On March 13, 2024, Utah enacted the Artificial Intelligence Policy Act ("AIPA"), which creates two types of disclosure requirements for a business or person that "uses, prompts, or otherwise causes" generative AI applications to "interact" with customers. Utah joins California in enacting disclosure requirements for generative AI, although California's "bot disclosure" law has more limited application. Because Utah's new law will go into effect May 1, 2024, businesses that use GAI applications, such as bots, to interact with consumers should quickly assess their ability to comply with the new law. Utah's Division of Consumer Protection may impose administrative fines of up to $2,500 per violation, and the Utah Attorney General may bring an action for declaratory and injunctive relief and seek disgorgement of any money received in violation of the AIPA.

The AIPA defines generative artificial intelligence ("GAI") very broadly to mean any "artificial system" that is (a) trained on data, (b) interacts with a person using text, audio, or visual communication, and (c) generates non-scripted outputs similar to outputs created by a human, with limited or no human oversight. Utah's Senate Business & Labor Committee issued collateral materials which noted that under the AIPA, "certain AI tools (chatbots, voice, text messages) must disclose that they are non-human if asked directly by a consumer." Thus, the intent is to ensure disclosures are made directly to consumers by those entities deploying AI-enabled applications, such as bots and automated messages. Non-generative AI applications, such as those used for algorithmic recommendations, would be outside the GAI definition and not subject to the AIPA.

The AIPA creates two types of notice and disclosure obligations for consumer interactions with GAI. First, a "Requested Disclosure," which applies broadly to certain entities deploying GAI and which must be provided in response to a consumer's request; and second, a "Proactive Disclosure," which must be provided by entities that deploy GAI in specifically defined regulated industries in Utah, such as accounting and healthcare professions.

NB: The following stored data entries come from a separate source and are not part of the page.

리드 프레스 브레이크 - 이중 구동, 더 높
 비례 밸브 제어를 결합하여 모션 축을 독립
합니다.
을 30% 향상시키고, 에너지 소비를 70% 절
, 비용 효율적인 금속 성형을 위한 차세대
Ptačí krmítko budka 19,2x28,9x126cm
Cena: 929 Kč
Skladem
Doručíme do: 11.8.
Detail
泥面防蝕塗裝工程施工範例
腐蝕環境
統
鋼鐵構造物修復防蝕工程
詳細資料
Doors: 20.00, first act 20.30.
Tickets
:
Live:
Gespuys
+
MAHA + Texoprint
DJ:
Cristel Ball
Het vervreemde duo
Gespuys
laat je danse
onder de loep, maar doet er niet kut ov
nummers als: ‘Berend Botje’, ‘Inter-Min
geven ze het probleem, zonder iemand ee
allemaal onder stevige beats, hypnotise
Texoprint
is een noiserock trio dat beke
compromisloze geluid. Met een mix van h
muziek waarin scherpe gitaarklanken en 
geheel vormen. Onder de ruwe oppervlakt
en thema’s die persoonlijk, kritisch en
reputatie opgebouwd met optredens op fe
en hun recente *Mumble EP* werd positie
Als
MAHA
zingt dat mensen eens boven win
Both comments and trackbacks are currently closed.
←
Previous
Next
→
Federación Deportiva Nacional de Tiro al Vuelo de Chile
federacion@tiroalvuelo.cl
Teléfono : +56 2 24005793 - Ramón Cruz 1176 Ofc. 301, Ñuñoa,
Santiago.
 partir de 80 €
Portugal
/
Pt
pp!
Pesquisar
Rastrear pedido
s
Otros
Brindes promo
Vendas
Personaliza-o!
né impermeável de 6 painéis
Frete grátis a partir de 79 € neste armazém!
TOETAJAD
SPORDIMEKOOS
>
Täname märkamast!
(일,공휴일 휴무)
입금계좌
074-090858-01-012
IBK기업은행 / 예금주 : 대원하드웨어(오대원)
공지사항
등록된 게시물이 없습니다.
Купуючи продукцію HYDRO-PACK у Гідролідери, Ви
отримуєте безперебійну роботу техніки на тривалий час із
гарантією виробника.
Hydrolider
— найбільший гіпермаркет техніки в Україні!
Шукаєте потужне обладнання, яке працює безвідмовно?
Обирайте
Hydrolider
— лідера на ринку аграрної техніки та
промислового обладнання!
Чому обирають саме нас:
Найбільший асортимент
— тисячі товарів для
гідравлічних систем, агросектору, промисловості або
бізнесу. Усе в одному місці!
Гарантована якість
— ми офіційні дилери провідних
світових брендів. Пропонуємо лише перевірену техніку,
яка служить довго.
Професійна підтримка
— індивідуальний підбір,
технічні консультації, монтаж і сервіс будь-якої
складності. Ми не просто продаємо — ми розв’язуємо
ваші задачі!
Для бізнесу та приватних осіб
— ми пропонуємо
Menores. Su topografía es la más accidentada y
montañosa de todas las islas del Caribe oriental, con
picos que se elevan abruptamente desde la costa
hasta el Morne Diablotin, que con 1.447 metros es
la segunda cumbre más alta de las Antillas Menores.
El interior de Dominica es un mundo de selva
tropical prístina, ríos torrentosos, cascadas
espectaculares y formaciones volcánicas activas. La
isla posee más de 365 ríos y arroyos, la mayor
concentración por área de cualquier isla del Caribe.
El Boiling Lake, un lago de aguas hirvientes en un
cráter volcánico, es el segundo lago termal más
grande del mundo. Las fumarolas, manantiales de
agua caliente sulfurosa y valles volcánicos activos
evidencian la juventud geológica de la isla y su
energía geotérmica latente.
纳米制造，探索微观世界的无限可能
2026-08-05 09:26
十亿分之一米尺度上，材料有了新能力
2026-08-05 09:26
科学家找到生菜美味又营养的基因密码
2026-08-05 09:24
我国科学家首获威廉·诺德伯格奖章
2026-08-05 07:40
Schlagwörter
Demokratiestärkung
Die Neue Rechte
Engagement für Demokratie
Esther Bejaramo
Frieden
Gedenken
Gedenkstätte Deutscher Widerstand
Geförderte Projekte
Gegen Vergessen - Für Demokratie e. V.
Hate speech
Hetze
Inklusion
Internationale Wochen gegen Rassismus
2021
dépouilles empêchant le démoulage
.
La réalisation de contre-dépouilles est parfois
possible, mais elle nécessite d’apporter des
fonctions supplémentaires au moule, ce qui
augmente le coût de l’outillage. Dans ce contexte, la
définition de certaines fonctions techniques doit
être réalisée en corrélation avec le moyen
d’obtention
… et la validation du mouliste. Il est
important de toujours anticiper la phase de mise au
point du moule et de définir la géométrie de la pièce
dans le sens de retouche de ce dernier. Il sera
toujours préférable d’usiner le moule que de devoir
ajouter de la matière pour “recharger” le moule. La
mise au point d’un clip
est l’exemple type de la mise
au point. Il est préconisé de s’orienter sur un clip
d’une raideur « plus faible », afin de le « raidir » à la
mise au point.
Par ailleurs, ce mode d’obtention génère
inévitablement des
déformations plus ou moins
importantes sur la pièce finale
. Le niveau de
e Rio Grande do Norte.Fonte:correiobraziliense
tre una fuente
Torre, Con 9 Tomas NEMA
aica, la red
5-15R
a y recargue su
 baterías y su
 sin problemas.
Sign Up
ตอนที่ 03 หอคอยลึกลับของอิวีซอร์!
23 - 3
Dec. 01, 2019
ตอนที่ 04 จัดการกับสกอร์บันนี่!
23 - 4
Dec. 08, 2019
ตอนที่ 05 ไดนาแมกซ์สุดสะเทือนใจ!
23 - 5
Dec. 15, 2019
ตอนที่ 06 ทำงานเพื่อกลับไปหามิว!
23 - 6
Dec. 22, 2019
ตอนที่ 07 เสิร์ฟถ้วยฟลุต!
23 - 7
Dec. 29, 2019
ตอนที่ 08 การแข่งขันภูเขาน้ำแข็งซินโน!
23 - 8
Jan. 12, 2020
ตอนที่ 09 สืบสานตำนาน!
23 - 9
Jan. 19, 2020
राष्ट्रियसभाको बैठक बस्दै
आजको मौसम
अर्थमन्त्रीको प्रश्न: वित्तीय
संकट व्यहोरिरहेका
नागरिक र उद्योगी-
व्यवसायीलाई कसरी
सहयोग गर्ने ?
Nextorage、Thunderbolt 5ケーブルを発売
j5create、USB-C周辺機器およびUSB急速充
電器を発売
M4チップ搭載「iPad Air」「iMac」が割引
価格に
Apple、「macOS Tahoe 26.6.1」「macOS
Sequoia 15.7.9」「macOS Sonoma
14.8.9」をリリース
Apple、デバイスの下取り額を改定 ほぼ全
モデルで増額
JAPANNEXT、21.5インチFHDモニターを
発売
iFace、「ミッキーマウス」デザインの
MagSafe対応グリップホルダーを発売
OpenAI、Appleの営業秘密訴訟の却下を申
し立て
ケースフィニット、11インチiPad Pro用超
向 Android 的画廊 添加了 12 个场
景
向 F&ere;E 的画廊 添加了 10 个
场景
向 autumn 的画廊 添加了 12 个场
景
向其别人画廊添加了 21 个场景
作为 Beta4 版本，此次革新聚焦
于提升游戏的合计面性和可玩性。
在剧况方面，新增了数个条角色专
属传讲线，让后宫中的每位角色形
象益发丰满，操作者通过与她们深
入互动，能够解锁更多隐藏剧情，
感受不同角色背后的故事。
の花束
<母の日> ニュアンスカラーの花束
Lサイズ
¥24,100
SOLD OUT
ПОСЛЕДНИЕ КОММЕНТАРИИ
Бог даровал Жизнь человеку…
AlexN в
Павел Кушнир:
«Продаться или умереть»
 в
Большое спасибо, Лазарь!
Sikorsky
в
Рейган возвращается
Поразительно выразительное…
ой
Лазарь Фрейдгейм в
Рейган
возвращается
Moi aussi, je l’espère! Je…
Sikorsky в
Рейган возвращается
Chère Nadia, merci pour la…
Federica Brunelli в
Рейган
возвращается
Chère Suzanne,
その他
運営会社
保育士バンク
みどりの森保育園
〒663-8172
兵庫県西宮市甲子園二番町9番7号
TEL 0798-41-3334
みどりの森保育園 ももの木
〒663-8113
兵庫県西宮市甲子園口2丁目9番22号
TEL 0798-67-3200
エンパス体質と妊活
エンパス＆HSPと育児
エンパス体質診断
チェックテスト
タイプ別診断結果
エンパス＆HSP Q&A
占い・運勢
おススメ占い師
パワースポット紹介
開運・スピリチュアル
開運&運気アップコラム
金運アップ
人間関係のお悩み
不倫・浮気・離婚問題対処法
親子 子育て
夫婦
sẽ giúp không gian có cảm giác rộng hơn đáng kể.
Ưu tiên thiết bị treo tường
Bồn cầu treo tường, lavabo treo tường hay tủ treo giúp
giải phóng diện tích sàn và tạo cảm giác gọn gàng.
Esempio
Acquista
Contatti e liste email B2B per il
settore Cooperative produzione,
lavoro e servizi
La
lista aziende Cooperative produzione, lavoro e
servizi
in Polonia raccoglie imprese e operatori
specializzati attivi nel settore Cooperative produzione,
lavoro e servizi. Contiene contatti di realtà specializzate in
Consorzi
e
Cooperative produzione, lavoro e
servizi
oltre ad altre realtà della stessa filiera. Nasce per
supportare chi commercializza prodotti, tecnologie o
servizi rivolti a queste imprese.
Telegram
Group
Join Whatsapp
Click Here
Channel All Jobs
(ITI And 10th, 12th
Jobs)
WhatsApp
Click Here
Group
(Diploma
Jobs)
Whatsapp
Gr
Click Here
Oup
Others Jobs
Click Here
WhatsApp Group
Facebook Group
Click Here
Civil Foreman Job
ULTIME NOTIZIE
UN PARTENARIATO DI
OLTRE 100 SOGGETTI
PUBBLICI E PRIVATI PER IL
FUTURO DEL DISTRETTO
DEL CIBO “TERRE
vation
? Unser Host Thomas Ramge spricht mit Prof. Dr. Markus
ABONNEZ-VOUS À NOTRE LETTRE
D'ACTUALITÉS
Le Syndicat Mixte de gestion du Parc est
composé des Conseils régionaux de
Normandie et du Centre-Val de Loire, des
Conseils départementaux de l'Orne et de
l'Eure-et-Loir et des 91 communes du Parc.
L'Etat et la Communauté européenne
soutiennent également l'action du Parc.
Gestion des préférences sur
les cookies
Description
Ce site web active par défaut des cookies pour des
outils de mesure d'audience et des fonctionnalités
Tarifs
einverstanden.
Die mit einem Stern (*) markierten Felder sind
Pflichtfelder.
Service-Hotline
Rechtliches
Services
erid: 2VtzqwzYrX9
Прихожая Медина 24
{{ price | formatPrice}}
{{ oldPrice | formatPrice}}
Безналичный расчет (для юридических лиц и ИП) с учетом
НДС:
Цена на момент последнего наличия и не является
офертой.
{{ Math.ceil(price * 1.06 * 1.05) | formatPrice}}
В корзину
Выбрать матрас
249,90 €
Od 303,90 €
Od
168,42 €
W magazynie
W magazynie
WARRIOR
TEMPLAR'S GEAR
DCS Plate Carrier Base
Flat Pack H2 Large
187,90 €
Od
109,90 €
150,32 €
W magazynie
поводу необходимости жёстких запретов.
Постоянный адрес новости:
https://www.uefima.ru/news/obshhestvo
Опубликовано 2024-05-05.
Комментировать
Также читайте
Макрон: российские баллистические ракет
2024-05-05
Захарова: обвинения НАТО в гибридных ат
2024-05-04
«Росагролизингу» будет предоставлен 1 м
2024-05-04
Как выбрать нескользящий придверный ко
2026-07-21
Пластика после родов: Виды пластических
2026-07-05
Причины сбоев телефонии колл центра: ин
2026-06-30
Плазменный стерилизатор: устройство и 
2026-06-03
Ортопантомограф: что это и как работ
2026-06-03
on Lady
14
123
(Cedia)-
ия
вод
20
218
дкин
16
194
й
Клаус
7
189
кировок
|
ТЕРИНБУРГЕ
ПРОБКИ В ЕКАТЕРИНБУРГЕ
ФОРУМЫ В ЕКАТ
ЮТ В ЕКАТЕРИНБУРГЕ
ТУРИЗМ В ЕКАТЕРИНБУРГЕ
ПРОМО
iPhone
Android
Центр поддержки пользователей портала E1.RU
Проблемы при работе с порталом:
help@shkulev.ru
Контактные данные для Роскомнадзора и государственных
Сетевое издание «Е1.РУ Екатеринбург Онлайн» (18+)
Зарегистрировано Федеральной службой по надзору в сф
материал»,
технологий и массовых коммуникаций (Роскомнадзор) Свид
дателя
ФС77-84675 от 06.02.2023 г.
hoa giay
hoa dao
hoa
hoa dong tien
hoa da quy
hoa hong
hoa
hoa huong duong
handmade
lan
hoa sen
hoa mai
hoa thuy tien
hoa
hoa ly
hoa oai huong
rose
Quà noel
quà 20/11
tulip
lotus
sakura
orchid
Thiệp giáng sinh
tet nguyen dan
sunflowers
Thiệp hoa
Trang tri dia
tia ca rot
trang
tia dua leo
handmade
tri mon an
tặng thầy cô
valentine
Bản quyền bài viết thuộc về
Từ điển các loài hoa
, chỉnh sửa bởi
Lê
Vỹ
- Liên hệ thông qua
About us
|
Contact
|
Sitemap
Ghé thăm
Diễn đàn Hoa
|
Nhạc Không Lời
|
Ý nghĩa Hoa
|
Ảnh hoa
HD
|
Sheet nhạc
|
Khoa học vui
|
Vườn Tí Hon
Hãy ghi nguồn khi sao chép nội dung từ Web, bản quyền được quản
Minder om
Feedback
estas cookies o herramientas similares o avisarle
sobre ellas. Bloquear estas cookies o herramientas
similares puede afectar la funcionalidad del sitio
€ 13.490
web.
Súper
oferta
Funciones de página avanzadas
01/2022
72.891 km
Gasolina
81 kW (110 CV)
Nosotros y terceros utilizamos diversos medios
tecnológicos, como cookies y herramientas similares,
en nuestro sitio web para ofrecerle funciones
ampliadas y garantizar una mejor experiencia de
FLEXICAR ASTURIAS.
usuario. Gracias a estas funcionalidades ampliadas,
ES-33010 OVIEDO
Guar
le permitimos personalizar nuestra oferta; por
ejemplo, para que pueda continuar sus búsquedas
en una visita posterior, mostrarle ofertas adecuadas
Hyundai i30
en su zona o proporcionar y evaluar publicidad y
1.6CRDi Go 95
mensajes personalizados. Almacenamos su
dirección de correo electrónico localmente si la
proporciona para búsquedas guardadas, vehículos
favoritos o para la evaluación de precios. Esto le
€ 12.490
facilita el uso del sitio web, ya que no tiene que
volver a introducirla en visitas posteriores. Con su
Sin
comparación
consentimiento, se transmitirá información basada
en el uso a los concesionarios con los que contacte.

Requested Disclosure Requirement

The Requested Disclosure requires a business that "uses, prompts, or otherwise causes generative artificial intelligence to interact with a person" to disclose that the interaction is taking place with a GAI when:

  1. The person interacting with the GAI asks or prompts the GAI to disclose its nature; and
  2. The GAI is interacting with a person in connection with any act administered and enforced by Division of Consumer Protection within the Utah Department of Commerce, which are enumerated in Utah Code Sec. 13-2-1.

The Division of Consumer Protection is responsible for enforcing laws that have very broad applicability, including, among other things, the Utah Consumer Sales Practices Act, which governs consumer sales, and the Utah Consumer Privacy Act, which governs the collection and use of personal information. Businesses that operate in Utah and use GAI in a commercial context to interact with consumers, i.e., to offer consumers goods or services, are likely to be subject to the Requested Disclosure requirement.

Proactive Disclosure Requirement

The Proactive Disclosure requirement is triggered if the business deploying the GAI is engaged in a "regulated occupation," i.e., those requiring a license from the Utah Department of Commerce. These occupations include accounting, engineering, and numerous healthcare professions (such as genetic counseling, nursing, pharmacy, etc.). A full list of occupations requiring a license from the Utah Department of Commerce can be found here. If a regulated business uses GAI "in the provision of regulated services," then it must proactively disclose when a person is interacting with GAI. For oral exchanges, the disclosure must be made verbally at the start of the exchange and must be made through electronic message prior to a written exchange.

Using GAI Is No Defense

The AIPA establishes that if a business or person makes a statement or takes an action that violates one of the acts administered by the Division of Consumer Protection through a GAI application, it is not a defense that the statement or act was undertaken by such GAI application. In addition, the AIPA also makes it clear that a business or person may be found guilty of an offense (including criminal offenses) under Utah law if the actor uses, or "intentionally prompts or otherwise causes," GAI to commit the offense.

AI Learning Laboratory

The AIPA also creates an Office of Artificial Intelligence that will establish an AI Learning Laboratory that will:

  • analyze and research the risks, benefits, impacts, and policy implications of artificial intelligence technologies;
  • encourage development of artificial intelligence technologies in Utah;
  • evaluate current and proposed regulation on artificial intelligence technologies; and
  • produce findings and recommendations for legislation and regulation of artificial intelligence.


The AIPA is part of a growing effort by state legislatures to consider guardrails around the use and deployment of AI applications. Connecticut and Colorado have recently introduced bills that would create a comprehensive regulatory framework for the development and deployment of AI and many states are considering bills that would regulate the outputs of generative AI. DWT's AI team is closely monitoring these regulatory developments and regularly advises clients on how these new rules may impact their operations.